Job item A — In the text about Obon, what is the elevated platform where the drummers and flutists may be set up called?

Obon is an outdoor festival that rings with the sounds of street vendors, taiko drums, and the music of set dances. The drummers and their accompanying flutists may be set up atop a yagura, an elevated platform decorated with red and white streamers. Lanterns are strung from the yagura to illuminate the scene once night falls. Around the yagura go the dancers, their motions slow and graceful and very methodical, the dances communal, old and traditional. They are called bon odori: familiar steps, familiar sights each year.

Thanks to the presence of the Morikami Museum in Delray Beach, Obon used to be a big part of the summer cycle here in South Florida. The beach, the heat, the humidity, thunderstorms most afternoons, and Obon: these were the things we could count on as part of what is constant about this land where summer lingers long. Since it is an outdoor festival, the heat and humidity assured you that it would be a sweaty time and the afternoon thunderstorms lent an air of excitement to Obon each year: Would there be a downpour? Wise Obon goers at the Morikami kept an eye open for the nearest shelter should the weather turn.

Eventually the Morikami built a shelter to contain the yagura and dancing, and while that protected everyone from the good chance of rain, it also protected us from the expansive night sky: the stars and the clouds and the evening breeze. It was the beginning of a downward spiral of protection. Nowadays the Morikami doesn’t even let us sweat: they’ve moved the festival to October, when it is cooler, and they call it Lantern Festival. In their good intentions, they’ve made Obon safe and also devoid of meaning, for it has lost its connection to the wheel of the year. Summer here is no longer the same: our local Obon celebration has become one of the dead we honor at this time of year.

Job item B — Copy the stored entries word for word, from the start of the entries through the line containing "we came upon", with both ends included and the pictures left out.

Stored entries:
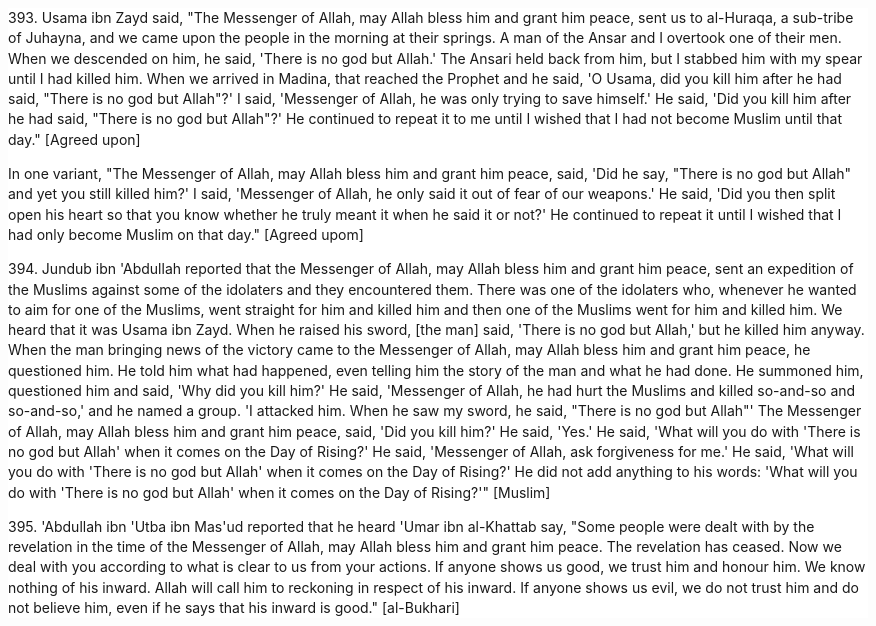 393\. Usama ibn Zayd said, \"The Messenger of Allah, may Allah bless him
and grant him peace, sent us to al-Huraqa, a sub-tribe of Juhayna, and
we came upon the people in the morning at their springs. A man of the
Ansar and I overtook one of their men. When we descended on him, he
said, \'There is no god but Allah.\' The Ansari held back from him, but
I stabbed him with my spear until I had killed him. When we arrived in
Madina, that reached the Prophet and he said, \'O Usama, did you kill
him after he had said, \"There is no god but Allah\"?\' I said,
\'Messenger of Allah, he was only trying to save himself.\' He said,
\'Did you kill him after he had said, \"There is no god but Allah\"?\'
He continued to repeat it to me until I wished that I had not become
Muslim until that day.\" \[Agreed upon\]

In one variant, \"The Messenger of Allah, may Allah bless him and grant
him peace, said, \'Did he say, \"There is no god but Allah\" and yet you
still killed him?\' I said, \'Messenger of Allah, he only said it out of
fear of our weapons.\' He said, \'Did you then split open his heart so
that you know whether he truly meant it when he said it or not?\' He
continued to repeat it until I wished that I had only become Muslim on
that day.\" \[Agreed upom\]

394\. Jundub ibn \'Abdullah reported that the Messenger of Allah, may
Allah bless him and grant him peace, sent an expedition of the Muslims
against some of the idolaters and they encountered them. There was one
of the idolaters who, whenever he wanted to aim for one of the Muslims,
went straight for him and killed him and then one of the Muslims went
for him and killed him. We heard that it was Usama ibn Zayd. When he
raised his sword, \[the man\] said, \'There is no god but Allah,\' but
he killed him anyway. When the man bringing news of the victory came to
the Messenger of Allah, may Allah bless him and grant him peace, he
questioned him. He told him what had happened, even telling him the
story of the man and what he had done. He summoned him, questioned him
and said, \'Why did you kill him?\' He said, \'Messenger of Allah, he
had hurt the Muslims and killed so-and-so and so-and-so,\' and he named
a group. \'I attacked him. When he saw my sword, he said, \"There is no
god but Allah\"\' The Messenger of Allah, may Allah bless him and grant
him peace, said, \'Did you kill him?\' He said, \'Yes.\' He said, \'What
will you do with \'There is no god but Allah\' when it comes on the Day
of Rising?\' He said, \'Messenger of Allah, ask forgiveness for me.\' He
said, \'What will you do with \'There is no god but Allah\' when it
comes on the Day of Rising?\' He did not add anything to his words:
\'What will you do with \'There is no god but Allah\' when it comes on
the Day of Rising?\'\" \[Muslim\]

395\. \'Abdullah ibn \'Utba ibn Mas\'ud reported that he heard \'Umar
ibn al-Khattab say, \"Some people were dealt with by the revelation in
the time of the Messenger of Allah, may Allah bless him and grant him
peace. The revelation has ceased. Now we deal with you according to what
is clear to us from your actions. If anyone shows us good, we trust him
and honour him. We know nothing of his inward. Allah will call him to
reckoning in respect of his inward. If anyone shows us evil, we do not
trust him and do not believe him, even if he says that his inward is
good.\" \[al-Bukhari\]
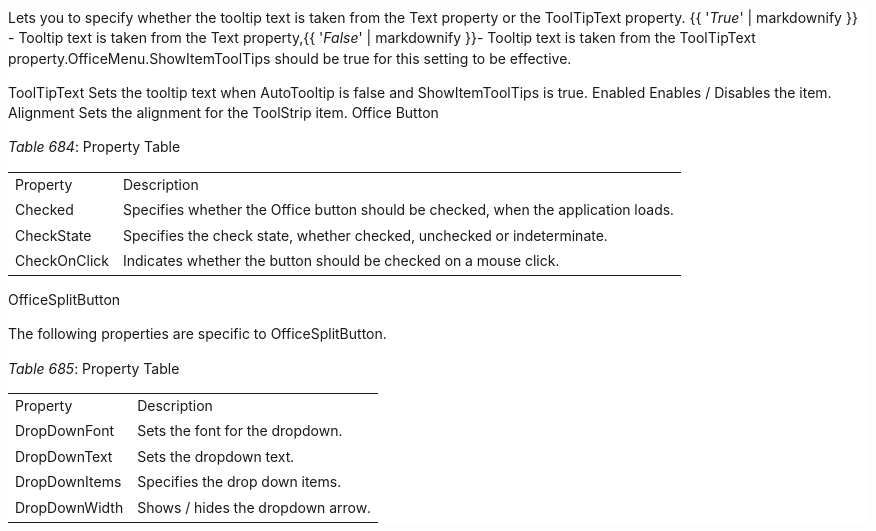 Lets you to specify whether the tooltip text is taken from the Text property or the ToolTipText property. {{ '_True_' | markdownify }} - Tooltip text is taken from the Text property,{{ '_False_'  | markdownify }}- Tooltip text is taken from the ToolTipText property.OfficeMenu.ShowItemToolTips should be true for this setting to be effective.</td></tr>
<tr>
<td>
ToolTipText</td><td>
Sets the tooltip text when AutoTooltip is false and ShowItemToolTips is true.</td></tr>
<tr>
<td>
Enabled</td><td>
Enables / Disables the item.</td></tr>
<tr>
<td>
Alignment</td><td>
Sets the alignment for the ToolStrip item.</td></tr>
</table>
Office Button

_Table_ _684_: Property Table

<table>
<tr>
<td>
Property</td><td>
Description</td></tr>
<tr>
<td>
Checked</td><td>
Specifies whether the Office button should be checked, when the application loads.</td></tr>
<tr>
<td>
CheckState</td><td>
Specifies the check state, whether checked, unchecked or indeterminate.</td></tr>
<tr>
<td>
CheckOnClick</td><td>
Indicates whether the button should be checked on a mouse click.</td></tr>
</table>
OfficeSplitButton

The following properties are specific to OfficeSplitButton.

_Table_ _685_: Property Table

<table>
<tr>
<td>
Property</td><td>
Description</td></tr>
<tr>
<td>
DropDownFont</td><td>
Sets the font for the dropdown.</td></tr>
<tr>
<td>
DropDownText</td><td>
Sets the dropdown text.</td></tr>
<tr>
<td>
DropDownItems</td><td>
Specifies the drop down items.</td></tr>
<tr>
<td>
DropDownWidth</td><td>
Shows / hides the dropdown arrow.</td></tr>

Written answer A — It is called a yagura.

Written answer B —
 393\. Usama ibn Zayd said, \"The Messenger of Allah, may Allah bless him
and grant him peace, sent us to al-Huraqa, a sub-tribe of Juhayna, and
we came upon the people in the morning at their springs. A man of the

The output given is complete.